Look through the listing below for the line containing "FIGURE 3 | Comparison". Copy it and each line after it up to and including the line containing "FIGURE 1 | (A)", exactly, leaving out pictures.

◆ Source information ◆
————

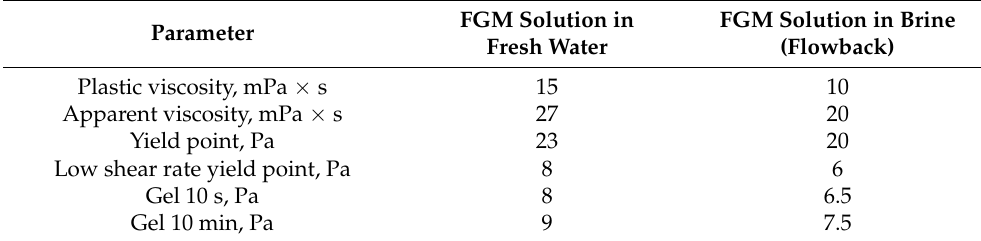
Table 5. Parameters of FGM solutions in water and in brine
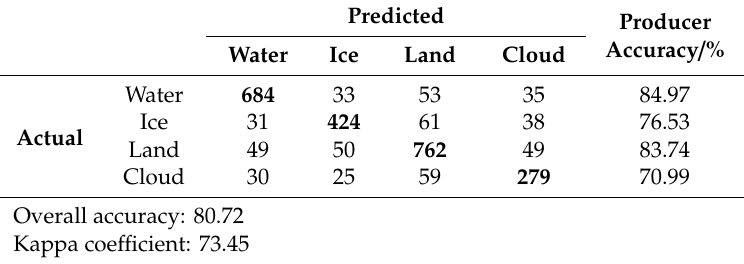
Table A2. Testing confusion matrix and accuracy of RF for four classes (The bold count stands for the predicted accurate class results; The accuracy of RF was expressed as the percentage).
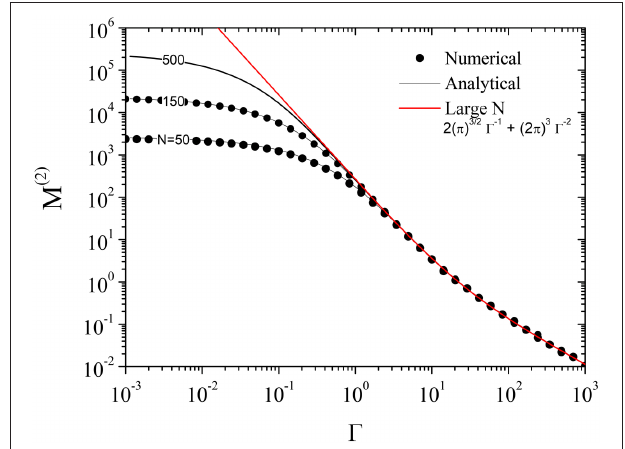
FIGURE 3 | Comparison between the analytical (full lines, from Equations 9 and 55) and numerical (black dots) results for the first moment M (1) of the ω 2 are the eigenvalues of the dynamical spectral density of states ρ ( λ ). λ = matrix and ω are the characteristic frequencies. The data at the indicated selected N values are reported as a function of the parameter Ŵ . The N values ( N = 50, 100, 150, 200, 300, 500, 1,000, and 10,000 for the analytical case and 50 and 150 for the numerical one) are indicated on the black curves. The red line is the asymptotic, N , limit reported in Equation (58). →∞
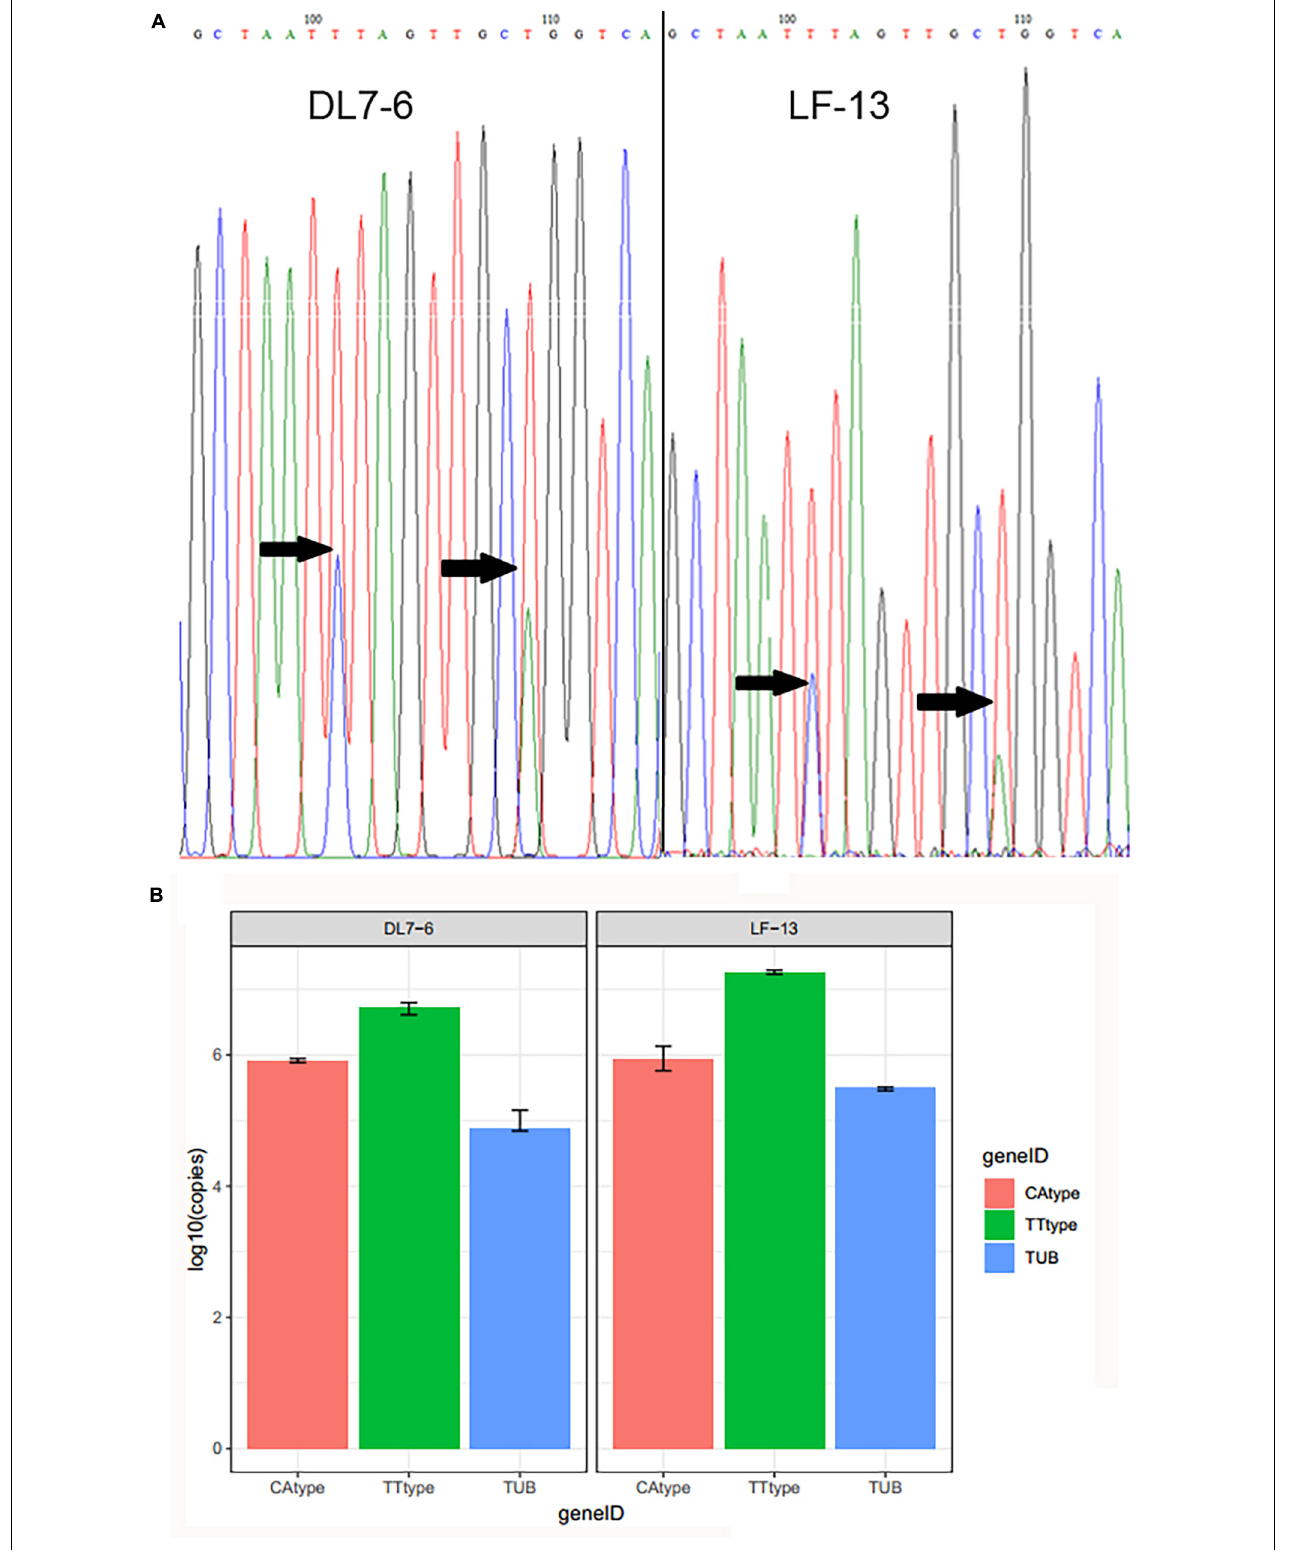
FIGURE 1 | (A) Heterozygous sites of mitochondrial gene atp6 and (B) copy numbers of higher peak and lower peak sequences relative to the reference nuclear tub gene in samples DL7-6 and LF-13 from Yunnan.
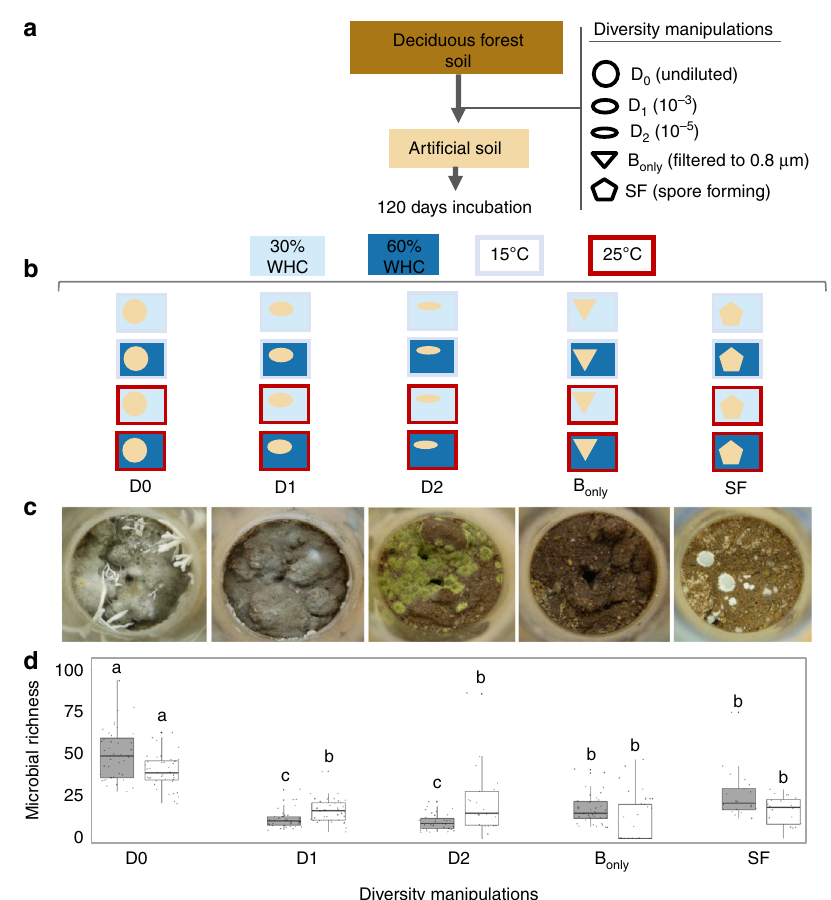
Fig. 1 Experimental design for manipulation of microbial diversity. The microbial diversity of a soil inoculum obtained from a temperate deciduous forest was manipulated by (1) sequential dilutions; (2) excluding fungi ( “ B only ” ); and (3) selecting for spore-forming microorganisms (SF) ( a ). These inocula were added to arti fi cial soil incubated for 120 days under two moisture (30 and 60% water holding capacity) and two temperature (15 and 25 °C) regimes ( b ). Images of model soils at the end of incubation ( c ). Average bacterial (gray) and fungal (white) richness (operational taxonomic units) for each diversity treatment ( d ). Signi fi cant differences between treatments within a microbial group (bacteria or fungi) are indicated by different letters (one-way ANOVA followed by Tukey HSD test, P < 0.05, df = 171, n = 176 for bacteria and for fungi df = 156, n = 161). In the boxplots, whiskers denote the minimum value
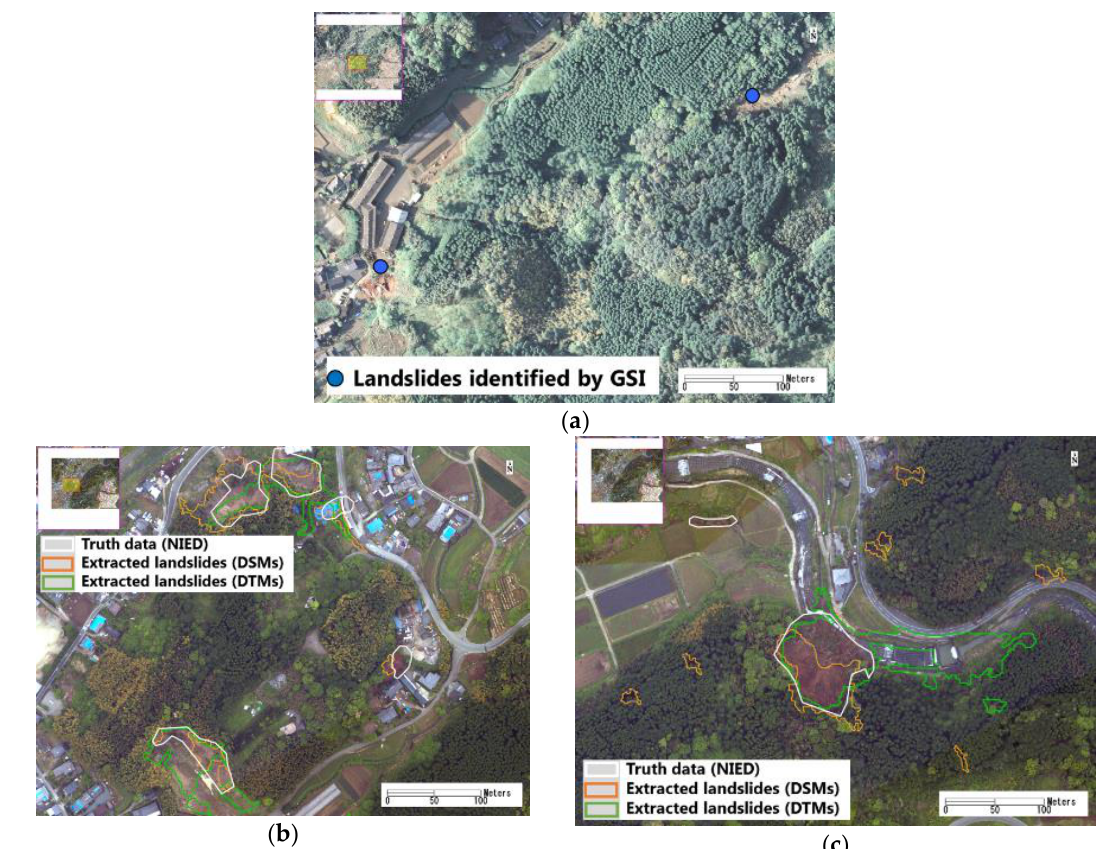
Figure 12. Three enlarged areas for comparisons: ( a ) The locations of the two landslides that occurred before the main shock, overlapping the 15 April 2016, aerial photo; ( b , c ) comparisons of the detected landslide regions and the landslides traced by NIED, where the background is the 23 April 2016, aerial photo. Table 2. Comparison of the detected results with the landslides identified by Table 3. Comparison of the detected results with the landslides identified by NIED.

————

◆ Solution to this problem ◆
FIGURE 3 | Comparison between the analytical (full lines, from Equations 9 and 55) and numerical (black dots) results for the first moment M (1) of the ω 2 are the eigenvalues of the dynamical spectral density of states ρ ( λ ). λ = matrix and ω are the characteristic frequencies. The data at the indicated selected N values are reported as a function of the parameter Ŵ . The N values ( N = 50, 100, 150, 200, 300, 500, 1,000, and 10,000 for the analytical case and 50 and 150 for the numerical one) are indicated on the black curves. The red line is the asymptotic, N , limit reported in Equation (58). →∞
FIGURE 1 | (A) Heterozygous sites of mitochondrial gene atp6 and (B) copy numbers of higher peak and lower peak sequences relative to the reference nuclear tub gene in samples DL7-6 and LF-13 from Yunnan.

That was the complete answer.